Les villes numériques sont de plus en plus à la mode. Avez-vous des projets dans ce sens ?
La digitalisation urbaine est au cœur de nos préoccupations. La population de Dakar étant très jeune et très connectée, nous devons, en tant que pouvoir public, suivre l’air du temps. C’est la raison pour laquelle dans notre programme nous ambitionnons de connecter Dakar à travers deux projets.
Le premier « Dakar à l’heure » consiste à installer des horloges urbaines dans certains ronds-points et axes stratégiques de la ville dans le but d’améliorer la culture de la gestion du temps des agents économiques. Le second projet « Dakar Lifi » pour offrir un accès internet gratuit à tous, sur les zones stratégiques du territoire urbain et de mettre en place un portail captif d’accueil pour les informations utiles. Je pourrais ajouter le projet « école intelligente » avec la mise en place de médiathèque en ligne pour les élèves et étudiants.

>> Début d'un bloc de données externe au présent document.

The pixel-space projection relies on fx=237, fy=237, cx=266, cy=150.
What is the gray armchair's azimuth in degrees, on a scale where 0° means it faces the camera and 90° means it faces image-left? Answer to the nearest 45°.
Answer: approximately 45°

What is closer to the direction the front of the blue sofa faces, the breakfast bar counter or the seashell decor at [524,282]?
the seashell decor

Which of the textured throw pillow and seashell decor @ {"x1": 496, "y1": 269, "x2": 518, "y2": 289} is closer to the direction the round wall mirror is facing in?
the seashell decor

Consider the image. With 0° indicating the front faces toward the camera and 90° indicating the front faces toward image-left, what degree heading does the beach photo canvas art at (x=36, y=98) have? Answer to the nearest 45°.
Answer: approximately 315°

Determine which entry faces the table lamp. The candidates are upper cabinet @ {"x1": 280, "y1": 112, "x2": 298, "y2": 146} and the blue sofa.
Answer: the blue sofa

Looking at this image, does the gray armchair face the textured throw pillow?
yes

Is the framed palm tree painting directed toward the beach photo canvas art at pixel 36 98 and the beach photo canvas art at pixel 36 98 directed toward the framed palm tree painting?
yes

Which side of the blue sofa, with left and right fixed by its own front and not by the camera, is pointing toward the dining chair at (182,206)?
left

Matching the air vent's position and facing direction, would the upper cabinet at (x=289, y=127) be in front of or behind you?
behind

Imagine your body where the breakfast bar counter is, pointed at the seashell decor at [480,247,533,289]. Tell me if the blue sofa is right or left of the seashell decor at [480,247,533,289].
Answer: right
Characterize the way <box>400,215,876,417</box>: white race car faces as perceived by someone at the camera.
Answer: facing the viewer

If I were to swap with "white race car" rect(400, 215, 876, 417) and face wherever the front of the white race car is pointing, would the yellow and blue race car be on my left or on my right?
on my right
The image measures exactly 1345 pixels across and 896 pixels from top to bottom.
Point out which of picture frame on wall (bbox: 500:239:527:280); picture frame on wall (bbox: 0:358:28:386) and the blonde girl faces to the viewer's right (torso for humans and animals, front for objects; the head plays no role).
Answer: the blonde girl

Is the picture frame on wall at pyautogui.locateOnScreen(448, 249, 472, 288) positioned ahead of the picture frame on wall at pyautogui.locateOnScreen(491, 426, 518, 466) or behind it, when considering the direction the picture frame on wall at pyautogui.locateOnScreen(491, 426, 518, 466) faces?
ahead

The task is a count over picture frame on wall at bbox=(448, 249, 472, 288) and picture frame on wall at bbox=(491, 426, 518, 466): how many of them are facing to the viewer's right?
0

Peut-on s’attendre à ce que Dakar devienne une smart City ?
Dakar sera une ville intelligente. A l’instar des grandes villes du monde, Dakar se positionne comme une ville compétitive et attractive. Depuis notre élection, nous travaillons à améliorer la qualité de vie des dakaroises et des dakarois mais également la qualité de services en nous appuyant sur les nouvelles technologies. Et je suis convaincu que la réalisation de tous ces projets que nous venons d’énumérer propulsera la ville de Dakar dans le cercle des smart City. Dakar ville smart ce n’est pas qu’un souhait, c’est une exigence et nous nous donnerons les moyens de l’atteindre.
Quels mécanismes de financement préconisez-vous pour les villes durables ?
Pour les villes africaines, le besoin d’infrastructures et de services est réel mais les moyens font souvent défaut. A ce titre, accéder aux marchés de capitaux pour trouver des fonds apparait comme un bon mécanisme de financement des infrastructures durables. Ce qui, pour le moment, n’est pas le cas pour la plupart des villes africaines. Dès lors, l’appui des partenaires techniques et financier qui accompagnent développement urbain durable est un bon levier sur lequel les villes devraient s’appuyer pour bénéficier des finances climat.
Toutefois, cela ne doit pas nous faire perdre de vue que pour avoir des villes durables, connectées, efficientes et résilientes nous devons, avant tout, nous appuyer sur nos propres ressources.